The conference also heard from Ruth Badger who became one of Sir Alan Sugar’s favourites when she took part in BBC television’s The Apprentice.

Badger now has a close involvement with the parks sector, and drew on her experience to give advice on how best to attract customers and build their loyalty by creating exceptional experiences.

An entertaining and highly informative insight to the mindset of today’s media-savvy youth was provided by Dr Paul Redmond who is director of student life at the University of Manchester.

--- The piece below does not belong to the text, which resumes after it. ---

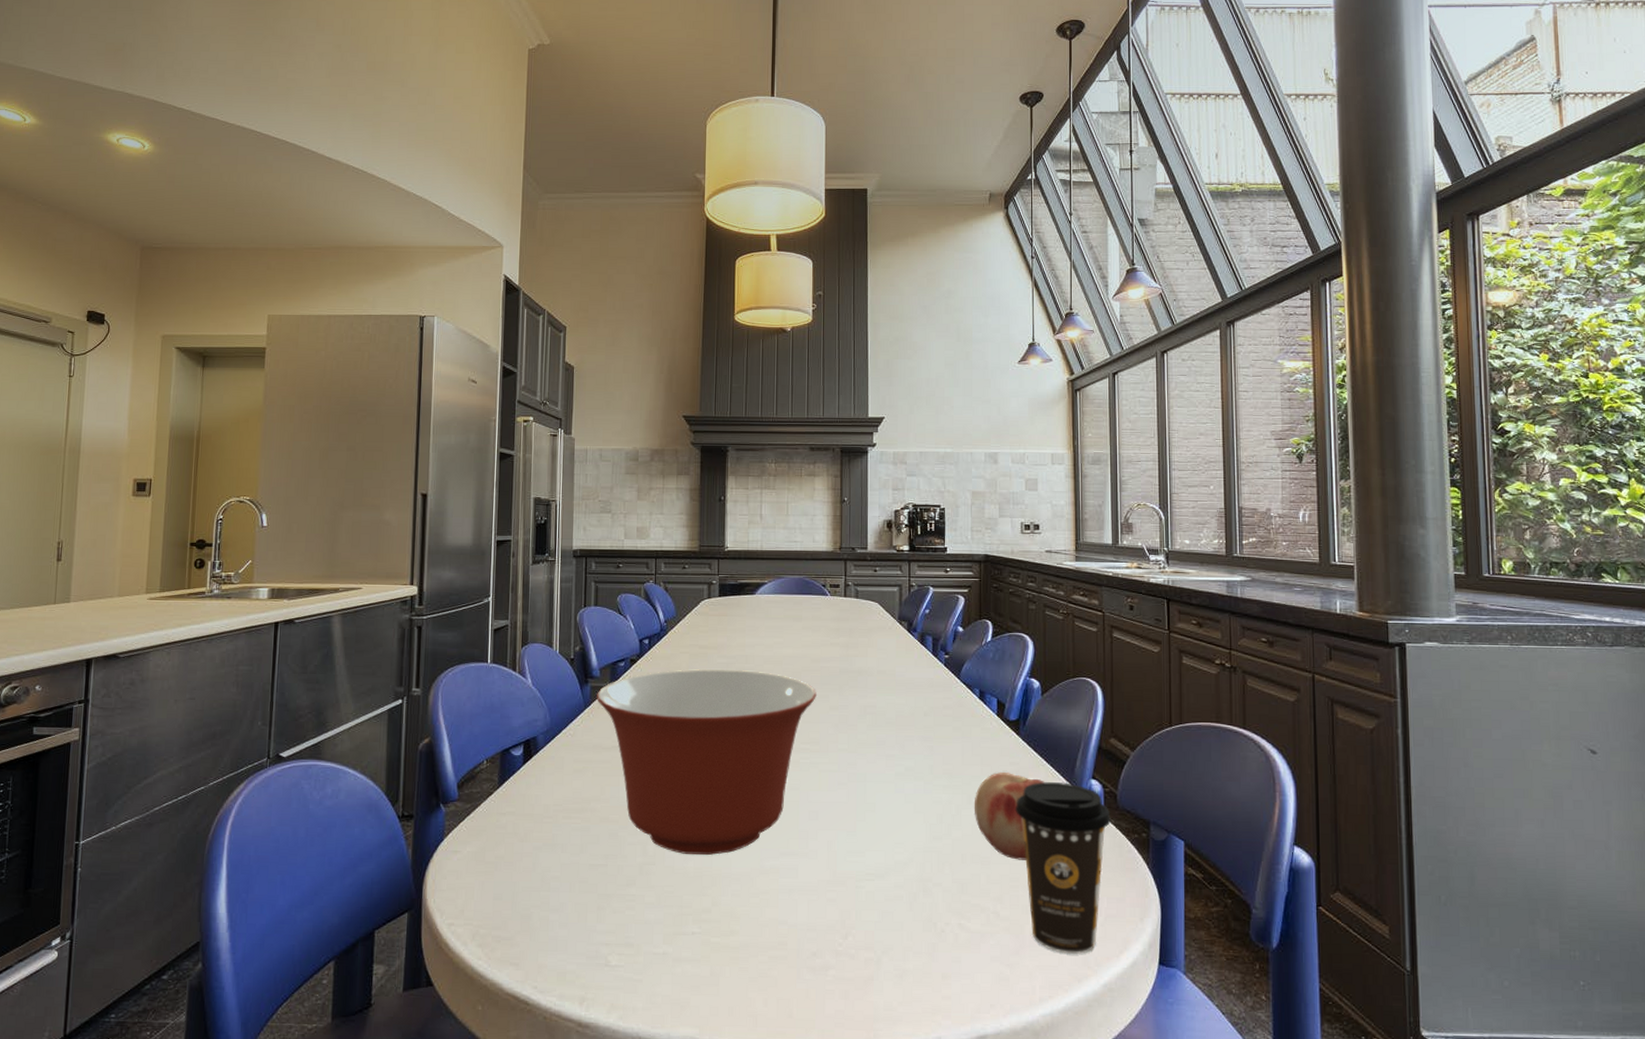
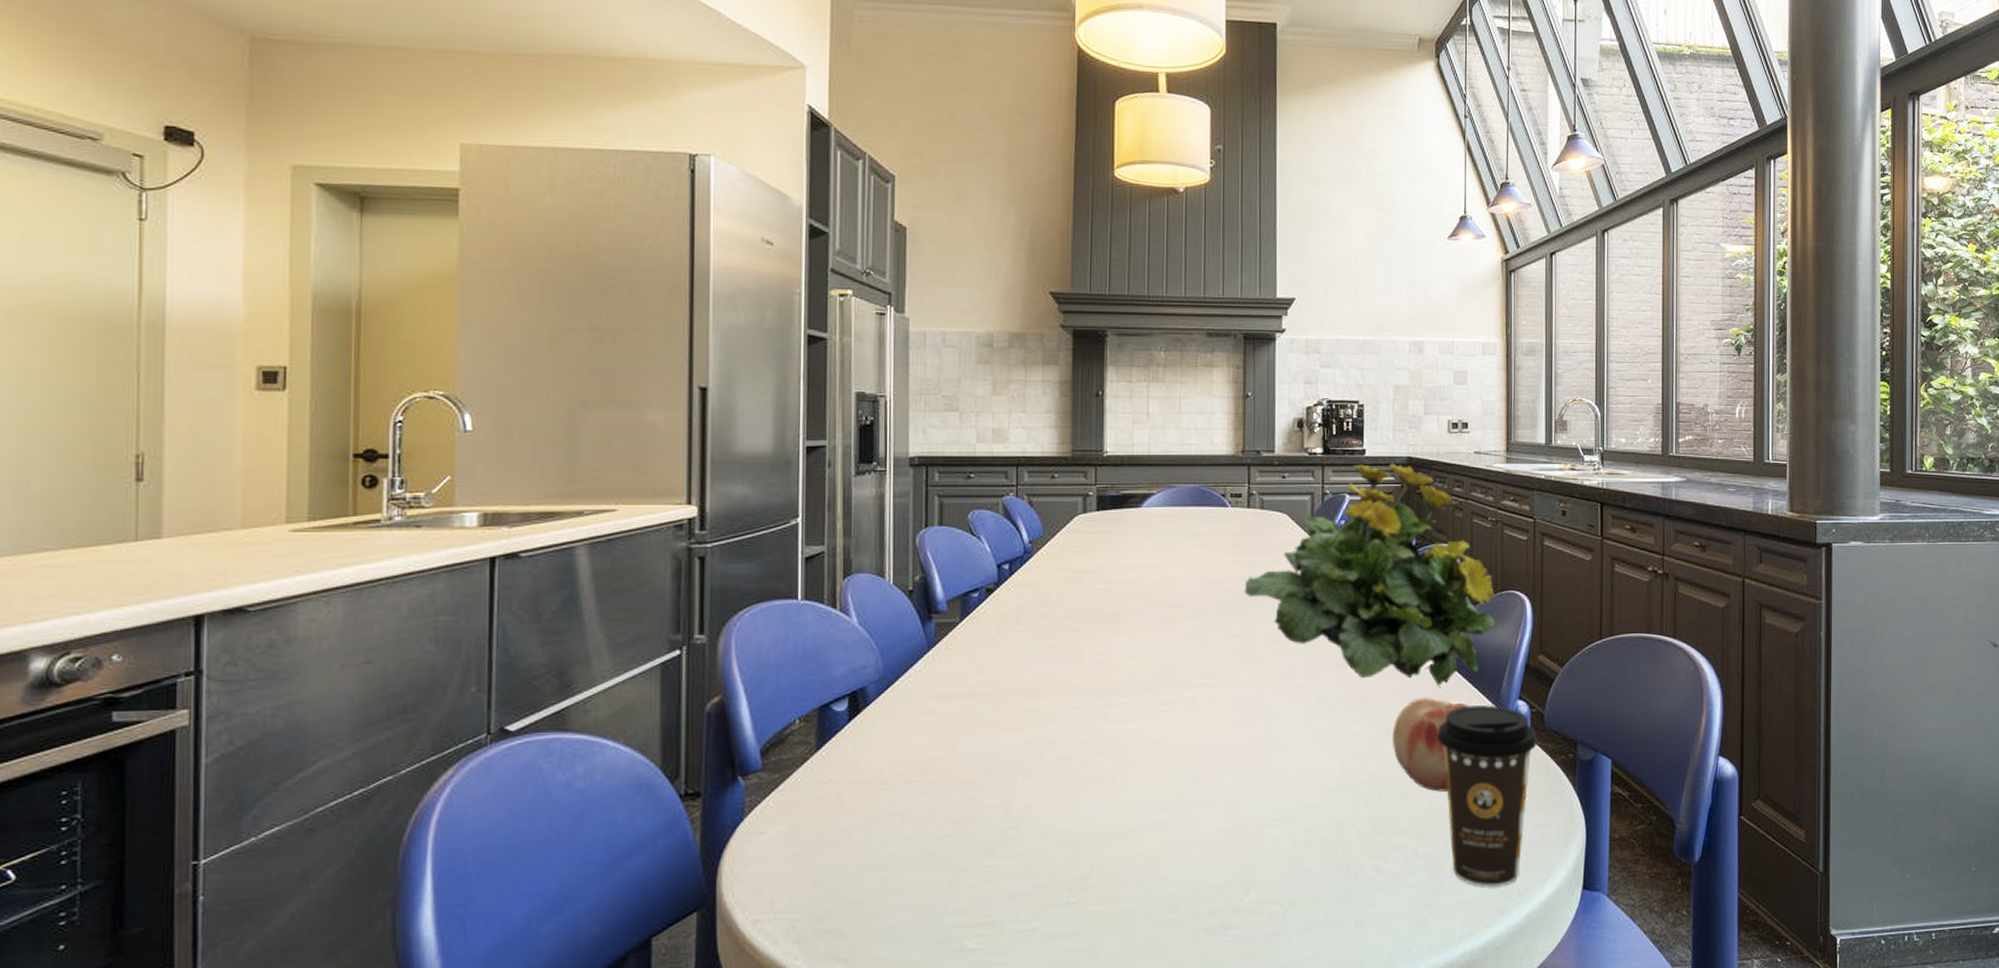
mixing bowl: present [596,669,816,855] -> none [943,597,1214,814]
flowering plant: none [841,560,1068,764] -> present [1244,463,1495,688]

Other speakers included BH&HPA national chairman Henry Wild who provided an update on forthcoming changes to UK and EU laws and regulations which will affect park businesses.

Henry also said that the importance of Scottish parks to the tourism economy was underlined last year in an independent study commissioned by the Scottish Caravan and Camping Forum (SCCF).

It found not only that visitors to Scottish parks not only spent £700m each year in mainly smaller family-run businesses, but that the sector supported more than 5,600 full-time equivalent jobs.

Overall, Scottish holiday parks contribute a total of eight per cent of all the revenue produced by Scotland’s tourism economy – a larger figure than the country’s B&B and guest house sector.

Closing the conference, Colin Fraser said the industry was delighted to include Scottish tourism minister Fergus Ewing among its champions, and greatly valued his work on its behalf.

Fraser also thanked Ewing for the time he had dedicated over the past year to assisting the association, which included undertaking a number of fact-finding visits to Scottish parks.